By faith, barren Sarah, then an old woman, miraculously became pregnant because she believed the One who made a promise would do as he'd promised. That’s how it happened; because of Sarah and Abraham's faith, from one man’s dead and shriveled loins, his offspring numbered in the millions. Their faith had a positive impact on more lives than they'd ever dreamed. Yet, like her husband, Sarah’s faith wasn't perfect: She first laughed in unbelief of God's promises (Gen. 18:9–15); then she learned to "laugh in faith" (21:6). No matter, Sarah counted God as faithful, and God blessed Sarah with a son. Incidentally, the author uses the term "By faith" repetitively (21 times in this chapter in the NIV, and 38 times throughout this epistle, as shown on this list).

Abraham and Sarah’s “Faith” Lesson (vv. 13–16)

Each one of these people of faith died without ever having in their hands the things that God had promised; nevertheless, they still believed. How did they do it? Each saw, heard, and welcomed his promises, admitting that they were all transients in the world. People who lived this way made it plain that they were looking for their own home country. If they were homesick for their previous country, they could have returned any time they wanted. But they sought a far better country than that — a heavenly country. That's why God was so proud of them and designed and created a city that awaited their arrival.

Given data —
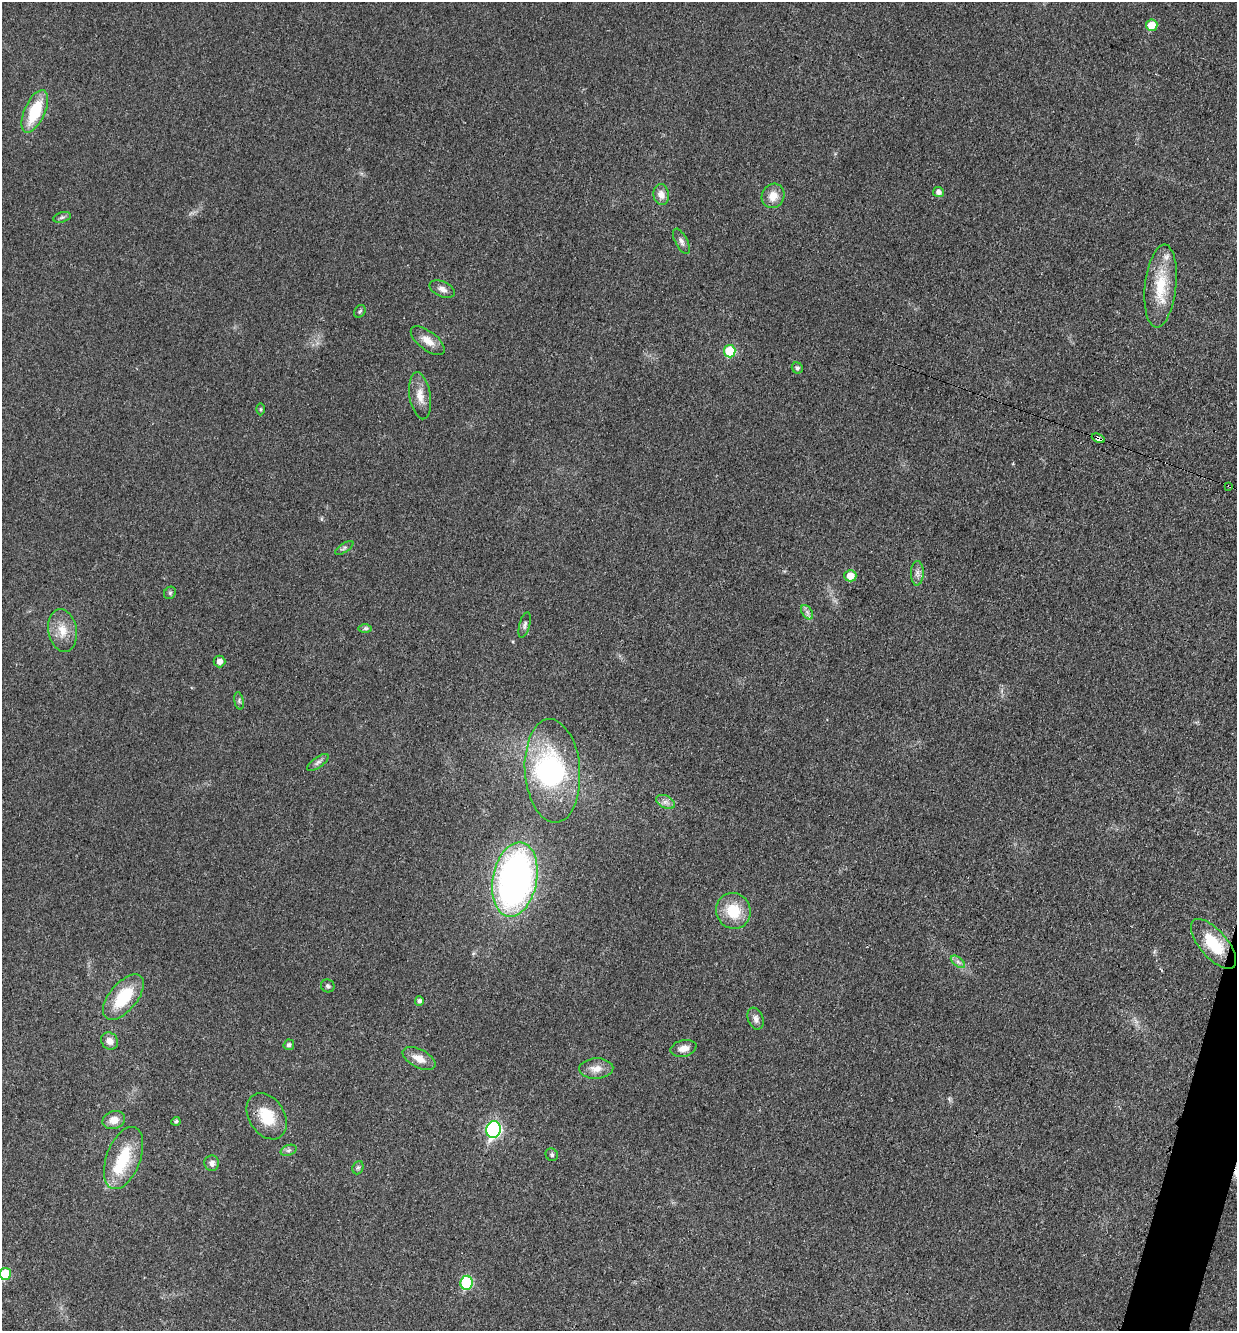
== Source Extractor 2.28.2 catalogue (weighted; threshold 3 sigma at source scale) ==
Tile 6 of 4 x 4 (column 2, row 2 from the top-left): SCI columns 1508-2742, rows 2668-3996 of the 5351 x 5330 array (HDU 1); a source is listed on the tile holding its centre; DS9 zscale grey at full resolution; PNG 1239 x 1333 px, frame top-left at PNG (2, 2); each listed source drawn as its Kron ellipse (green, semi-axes under 4 px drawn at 4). Shown black and unused: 1% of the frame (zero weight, under 3 of 4 exposures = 1% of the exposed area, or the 3 px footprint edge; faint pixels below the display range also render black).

Aim 1 — Reproduce, word for word, the part of the passage on Sarah and Abraham's faith that begins at the words "Each one of" and ends after the words "awaited their arrival.".
Aim 2 — List every scripture reference that appears in the passage on Sarah and Abraham's faith.
Aim 3 — Write the next part of the passage on Sarah and Abraham's faith, starting after its final sentence.

Exercise output 1 —
Each one of these people of faith died without ever having in their hands the things that God had promised; nevertheless, they still believed. How did they do it? Each saw, heard, and welcomed his promises, admitting that they were all transients in the world. People who lived this way made it plain that they were looking for their own home country. If they were homesick for their previous country, they could have returned any time they wanted. But they sought a far better country than that — a heavenly country. That's why God was so proud of them and designed and created a city that awaited their arrival.

Exercise output 2 —
- Gen. 18:9–15
- 21:6
- vv. 13–16

Exercise output 3 —
13All these people were still living by faith when they died. They did not receive the things promised; they only saw them and welcomed them from a distance, admitting that they were foreigners and strangers on earth. 14People who say such things show that they are looking for a country of their own. 15If they had been thinking of the country they had left, they would have had opportunity to return. 16Instead, they were longing for a better country — a heavenly one. Therefore God is not ashamed to be called their God, for he has prepared a city for them (11:13–16).

Despite Father God's promise to Abraham and Sarah, who believed his promise, they and everyone of "these people were still living by faith when they died." Sadly for them, they never received or realized his promised things; they were able only to see and appreciatively welcome the promised results by faith, though fulfillment appeared far away. The two always acted on God's promise with the understanding that their new environment wasn't to become their home (vv. 13–14). Living by faith is easier when we remember that this earthly world isn't our home. Abraham, Sarah, and all of the Hall of Faith inductees were confident that Yahweh had a better and more enduring home for them, with him in heaven (v. 16).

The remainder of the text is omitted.